== RECORDS FOR THIS TASK ==

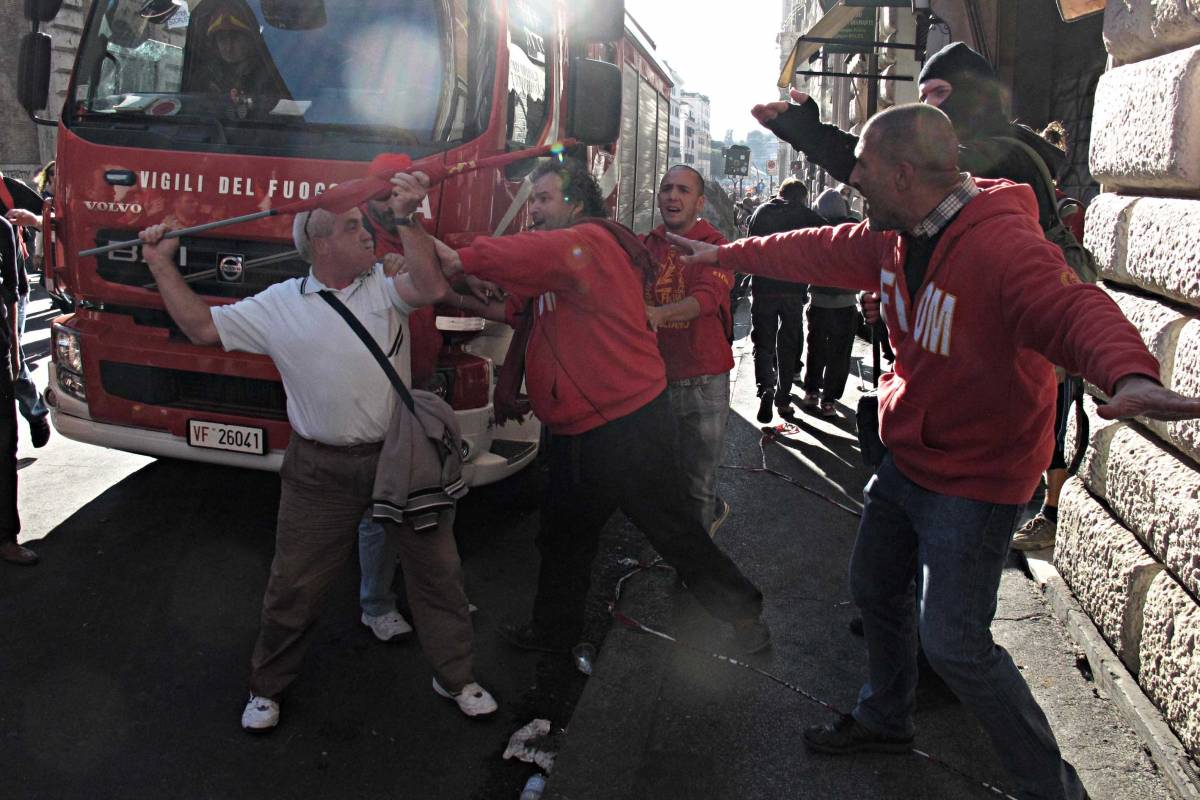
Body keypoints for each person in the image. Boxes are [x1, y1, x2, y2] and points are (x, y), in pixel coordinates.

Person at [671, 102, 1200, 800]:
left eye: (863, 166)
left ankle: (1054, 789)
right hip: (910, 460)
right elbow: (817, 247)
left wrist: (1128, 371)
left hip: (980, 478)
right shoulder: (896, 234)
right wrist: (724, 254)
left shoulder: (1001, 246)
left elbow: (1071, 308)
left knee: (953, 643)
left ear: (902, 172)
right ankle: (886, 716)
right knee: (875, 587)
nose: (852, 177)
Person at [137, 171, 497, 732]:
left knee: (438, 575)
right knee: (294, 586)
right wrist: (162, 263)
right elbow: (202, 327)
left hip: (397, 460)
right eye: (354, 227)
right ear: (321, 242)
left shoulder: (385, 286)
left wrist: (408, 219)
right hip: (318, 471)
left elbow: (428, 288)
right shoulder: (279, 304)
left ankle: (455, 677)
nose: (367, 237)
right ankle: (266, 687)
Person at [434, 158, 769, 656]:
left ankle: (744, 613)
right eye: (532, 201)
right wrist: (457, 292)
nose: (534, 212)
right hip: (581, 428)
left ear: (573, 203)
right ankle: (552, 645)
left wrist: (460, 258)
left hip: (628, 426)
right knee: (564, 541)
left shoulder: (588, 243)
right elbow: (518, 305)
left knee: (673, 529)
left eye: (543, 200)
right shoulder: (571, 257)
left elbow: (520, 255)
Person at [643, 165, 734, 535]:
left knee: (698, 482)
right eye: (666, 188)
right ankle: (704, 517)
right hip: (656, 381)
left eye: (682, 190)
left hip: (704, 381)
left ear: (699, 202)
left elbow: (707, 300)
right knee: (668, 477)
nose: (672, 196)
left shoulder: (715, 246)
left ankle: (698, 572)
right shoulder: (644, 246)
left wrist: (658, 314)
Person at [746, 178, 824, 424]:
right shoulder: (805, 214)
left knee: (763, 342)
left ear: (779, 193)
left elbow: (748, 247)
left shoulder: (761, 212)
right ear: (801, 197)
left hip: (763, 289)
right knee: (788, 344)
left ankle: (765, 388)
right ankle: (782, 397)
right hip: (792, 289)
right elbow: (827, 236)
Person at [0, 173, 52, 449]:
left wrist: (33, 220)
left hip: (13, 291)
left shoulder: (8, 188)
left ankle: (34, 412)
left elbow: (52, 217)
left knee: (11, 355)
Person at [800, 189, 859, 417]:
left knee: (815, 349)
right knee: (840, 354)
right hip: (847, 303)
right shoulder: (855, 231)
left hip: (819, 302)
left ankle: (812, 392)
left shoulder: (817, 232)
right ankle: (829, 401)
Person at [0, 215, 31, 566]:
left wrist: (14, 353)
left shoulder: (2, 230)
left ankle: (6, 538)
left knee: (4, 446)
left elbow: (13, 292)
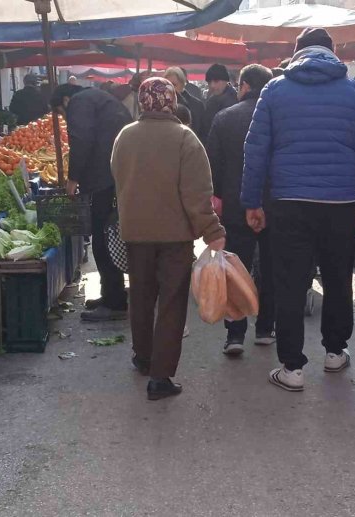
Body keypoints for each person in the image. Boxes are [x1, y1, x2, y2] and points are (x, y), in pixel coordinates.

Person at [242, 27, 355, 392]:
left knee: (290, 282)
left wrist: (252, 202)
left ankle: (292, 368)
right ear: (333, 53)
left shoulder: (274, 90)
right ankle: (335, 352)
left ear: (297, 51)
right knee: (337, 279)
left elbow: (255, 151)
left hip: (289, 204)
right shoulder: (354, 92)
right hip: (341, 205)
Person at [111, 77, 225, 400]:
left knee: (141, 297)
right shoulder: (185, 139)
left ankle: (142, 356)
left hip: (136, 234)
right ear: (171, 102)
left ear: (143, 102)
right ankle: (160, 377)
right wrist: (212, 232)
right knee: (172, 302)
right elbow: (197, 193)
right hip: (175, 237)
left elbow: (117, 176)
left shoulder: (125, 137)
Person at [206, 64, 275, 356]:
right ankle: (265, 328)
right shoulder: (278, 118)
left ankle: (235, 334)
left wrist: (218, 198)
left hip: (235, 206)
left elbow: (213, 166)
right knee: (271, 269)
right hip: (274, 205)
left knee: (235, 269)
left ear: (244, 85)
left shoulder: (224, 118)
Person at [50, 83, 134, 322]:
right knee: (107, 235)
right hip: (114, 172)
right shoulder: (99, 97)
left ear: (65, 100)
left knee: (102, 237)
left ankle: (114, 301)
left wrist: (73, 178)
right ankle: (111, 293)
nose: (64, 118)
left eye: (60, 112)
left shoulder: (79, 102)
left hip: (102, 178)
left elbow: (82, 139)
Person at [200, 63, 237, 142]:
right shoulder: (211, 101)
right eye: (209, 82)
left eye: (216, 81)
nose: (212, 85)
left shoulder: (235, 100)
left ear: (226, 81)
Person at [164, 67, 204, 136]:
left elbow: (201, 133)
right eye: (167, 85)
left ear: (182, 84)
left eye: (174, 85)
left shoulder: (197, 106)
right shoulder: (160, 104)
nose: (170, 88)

===
== RECORDS FOR THIS TASK ==

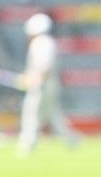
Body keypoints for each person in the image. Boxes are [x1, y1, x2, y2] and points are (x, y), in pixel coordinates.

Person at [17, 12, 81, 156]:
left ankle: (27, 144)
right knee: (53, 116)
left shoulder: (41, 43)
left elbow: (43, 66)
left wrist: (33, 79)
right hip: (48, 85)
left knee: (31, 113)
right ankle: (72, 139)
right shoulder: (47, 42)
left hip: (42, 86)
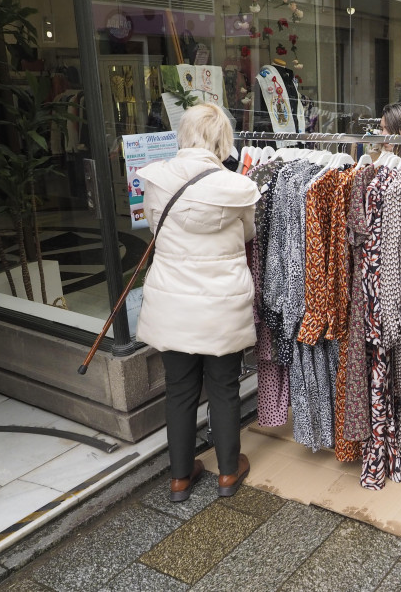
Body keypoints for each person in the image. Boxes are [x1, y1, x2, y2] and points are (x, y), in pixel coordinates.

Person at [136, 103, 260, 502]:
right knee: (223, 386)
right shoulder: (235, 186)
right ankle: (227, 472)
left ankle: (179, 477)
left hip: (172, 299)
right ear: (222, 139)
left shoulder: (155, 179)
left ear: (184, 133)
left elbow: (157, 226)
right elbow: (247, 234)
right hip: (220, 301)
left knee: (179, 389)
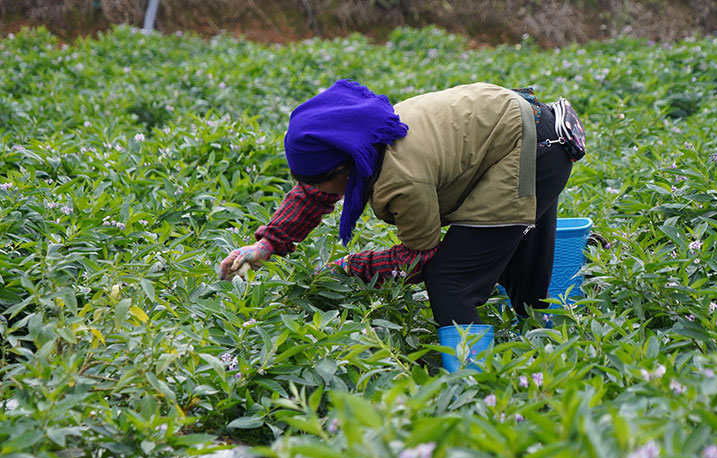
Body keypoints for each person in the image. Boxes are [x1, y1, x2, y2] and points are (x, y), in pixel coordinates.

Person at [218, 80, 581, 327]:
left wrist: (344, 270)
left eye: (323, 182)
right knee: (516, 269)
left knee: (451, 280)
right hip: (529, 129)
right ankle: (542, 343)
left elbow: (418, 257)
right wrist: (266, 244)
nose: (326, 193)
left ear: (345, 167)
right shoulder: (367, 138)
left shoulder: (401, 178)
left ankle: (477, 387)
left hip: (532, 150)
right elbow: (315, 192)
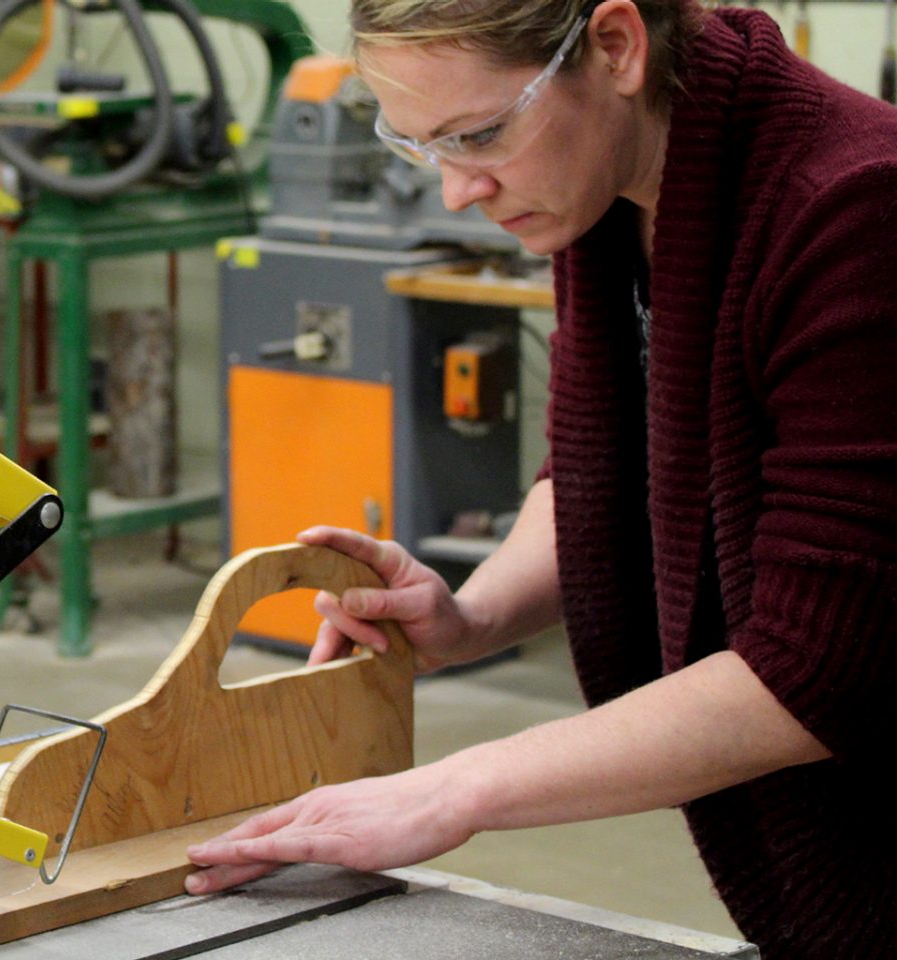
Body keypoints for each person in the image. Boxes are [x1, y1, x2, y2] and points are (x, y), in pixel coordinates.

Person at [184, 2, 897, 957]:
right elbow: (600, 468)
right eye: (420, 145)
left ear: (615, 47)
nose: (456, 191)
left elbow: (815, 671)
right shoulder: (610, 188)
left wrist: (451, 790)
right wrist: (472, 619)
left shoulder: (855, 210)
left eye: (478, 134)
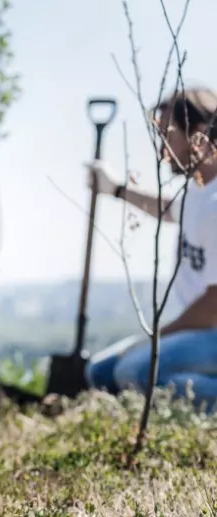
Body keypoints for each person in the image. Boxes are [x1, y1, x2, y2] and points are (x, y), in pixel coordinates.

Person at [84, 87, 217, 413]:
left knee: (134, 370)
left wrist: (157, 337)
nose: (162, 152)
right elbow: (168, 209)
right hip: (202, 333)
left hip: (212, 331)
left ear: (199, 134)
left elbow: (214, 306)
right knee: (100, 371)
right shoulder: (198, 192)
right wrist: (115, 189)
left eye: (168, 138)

===

■ YOUR GOAL: From the records above, count the lines that contain "nose". Only the number should be written.

■ THE COMPLETED TASK: 10